The Return of the Monolith: A Practical Rethink of Microservices
Over the last few years (around 2023–2025), many engineering teams have started to rethink their heavy use of microservices. While microservices promised scale, flexibility, and independent deployments, real-world experience showed a different side: more complexity, higher cloud costs, slower development, and harder operations.
This does not mean microservices are bad or obsolete. It means teams are becoming more practical and selective. Instead of following architecture trends blindly, companies are choosing what actually works for their size, workload, and team structure.
In my earlier blog post — Microservices and Monolithic: Understanding the Design Patterns
( https://itechnotes.abhishekdwivedi.in/microservices-and-monolithic-understanding-the-design-patterns/ ) — I explained the basics of both architectures, their pros and cons, and when each approach makes sense.
In this post, I focus on a growing pattern: moving from microservices back to a monolith or a modular monolith, and why it worked for several well-known teams.
Amazon Prime Video: Simplifying a Complex System (2023)
Amazon Prime Video built an internal system to monitor video quality in live streams. The first version used many serverless and microservice-style components like AWS Lambda, Step Functions, and S3.
What went wrong
- The system did not scale well and handled only a small part of the expected load.
- Too many moving parts added latency and made debugging difficult.
- Cloud costs became very high due to orchestration and data transfers.
What they changed
- The team merged the logic into a single monolithic application, while keeping most of the existing code.
What improved
- Infrastructure costs dropped by about 90%.
- Performance and scalability improved significantly.
- The system became much easier to operate.
Segment (Twilio): Fewer Services, Faster Teams
Segment grew its data platform into 140+ microservices, many of them built around individual integrations.
What went wrong
- Managing so many services and repositories became very expensive.
- Small library changes required redeploying many services.
- Developers spent more time fixing pipelines than building features.
What they changed
- They combined the system into a large modular monolith.
- Moved to a single codebase (monorepo) and a shared, reliable queue.
What improved
- Deployments became much faster.
- Developer productivity increased.
- Production incidents reduced noticeably.
InVision: Reducing Service Sprawl
InVision faced growing complexity as its product evolved. Over time, the system ended up with many services, databases, and dashboards.
What went wrong
- A relatively small team had to maintain too many services.

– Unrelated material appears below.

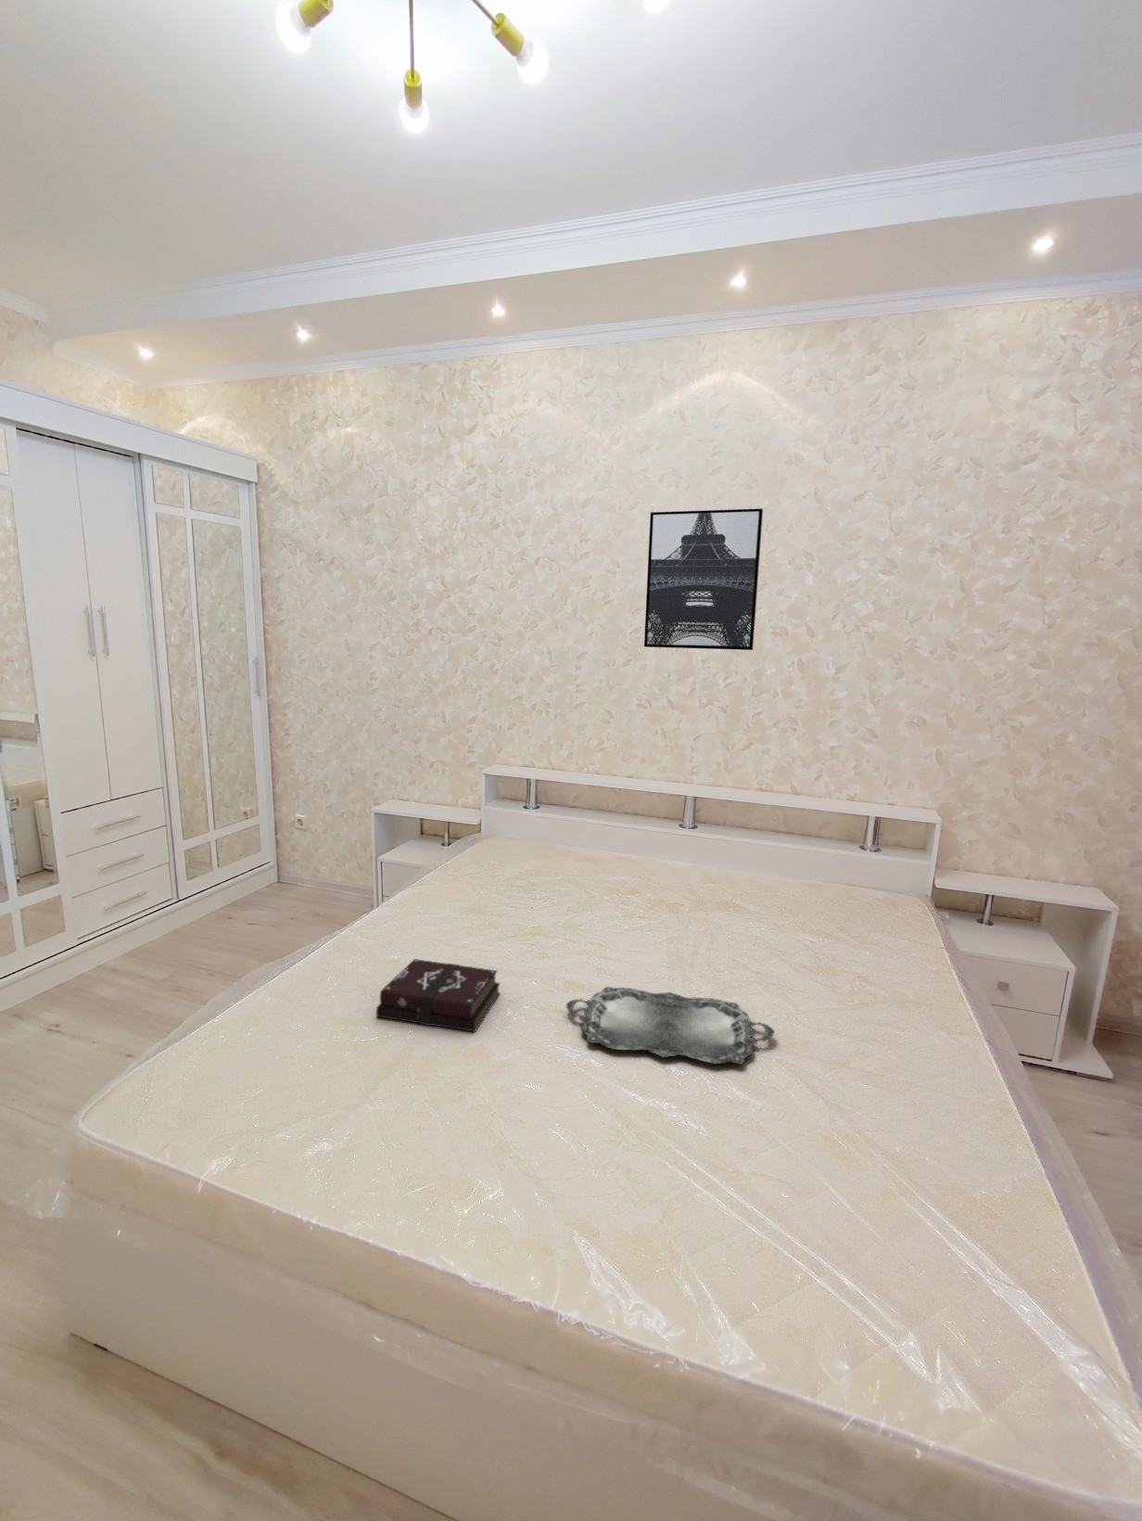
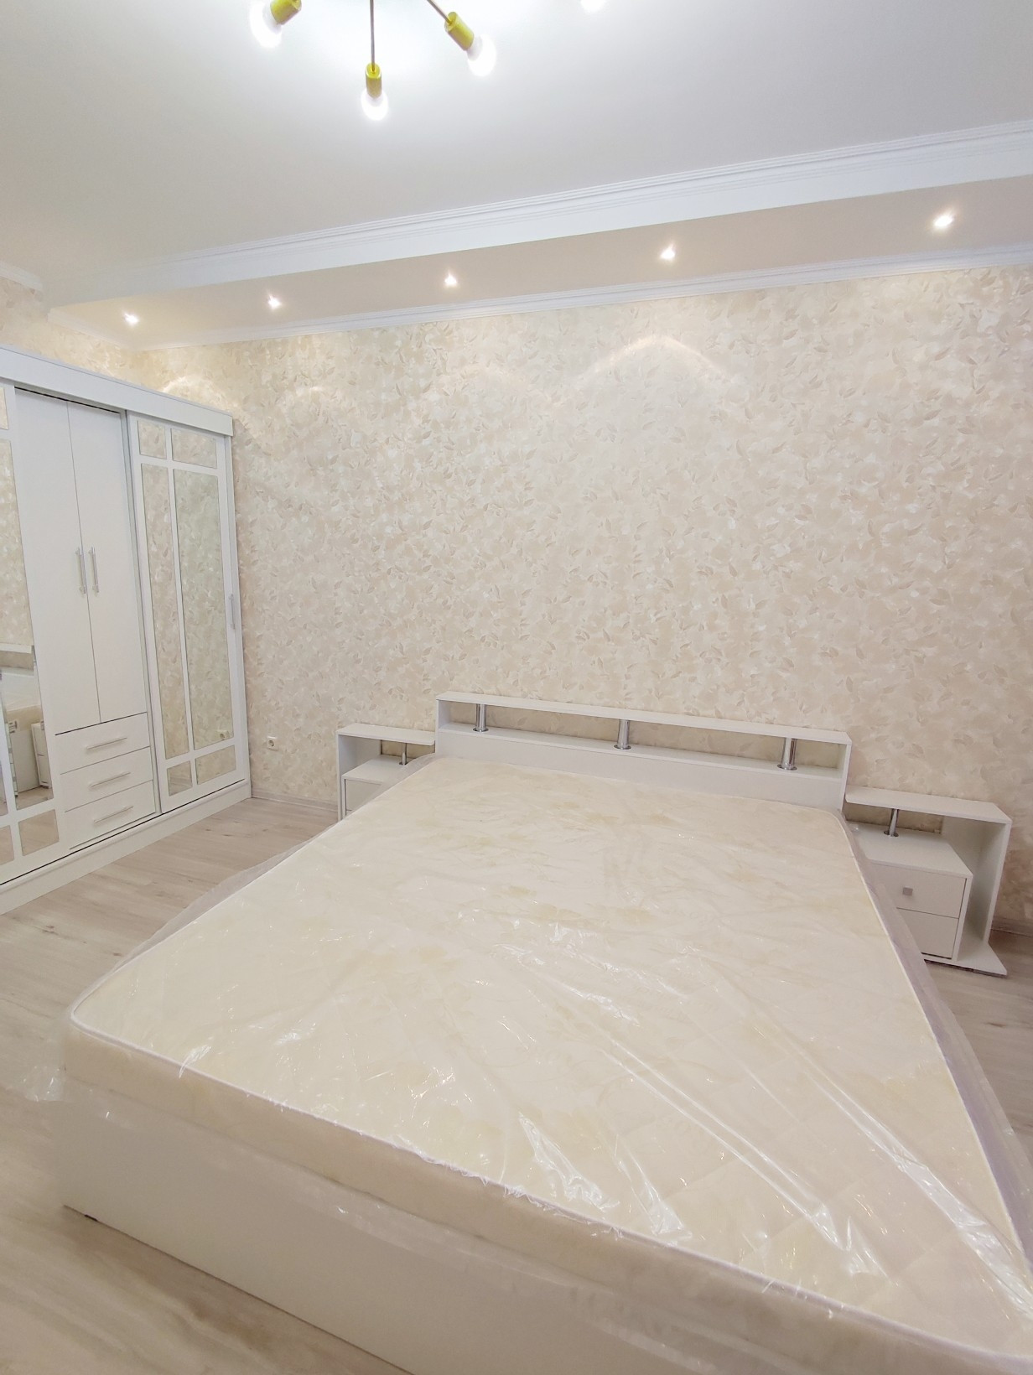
- wall art [643,508,764,651]
- serving tray [565,986,775,1065]
- hardback book [375,958,501,1032]
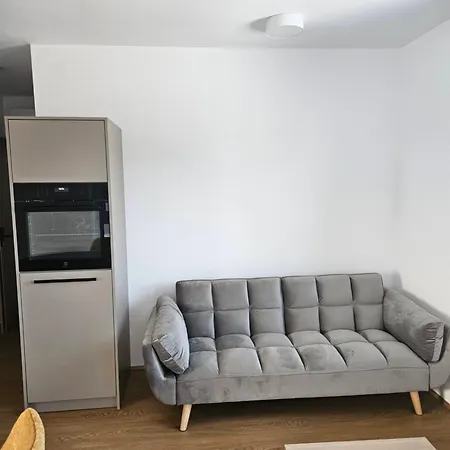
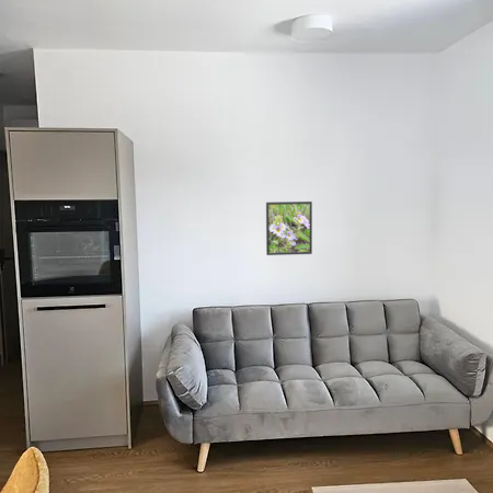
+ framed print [265,200,313,256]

- Operational overhead increased.
- Product development slowed down.
What they changed
- The company consolidated many services into a more modular monolith, reducing the number of deployments.
What improved
- Easier system management.
- Lower operational effort.
- Better focus on product work instead of infrastructure.
Istio: A Monolith Inside an Open-Source System
Istio is a popular service mesh used with microservices. Ironically, its own control plane was originally built as multiple microservices.
What went wrong
- Installation and upgrades were complex.
- The benefits of splitting the control plane were limited.
- Maintenance became difficult for users and contributors.
What they changed
- The team merged the control plane into a single binary called Istiod, while keeping internal modules.
What improved
- Much simpler installation and upgrades.
- Better reliability.
- Easier adoption for users.
Why More Teams Are Choosing Simpler Architectures
Most companies still use microservices in some form. However, many have learned that:
- Microservices work best at very large scale with dedicated teams per service.
- For smaller teams or tightly connected logic, microservices can slow things down.
- A well-structured monolith or modular monolith can deliver features faster, cost less, and be easier to operate.
The main lesson is simple: architecture is a tool, not a rule. Start simple, split only when needed, and merge again if things become too complex.
As often advised in the industry:
Use a monolith until you have a real reason not to.
If your system feels expensive, slow to change, or hard to operate, it may be worth reconsidering whether all that distribution is actually helping.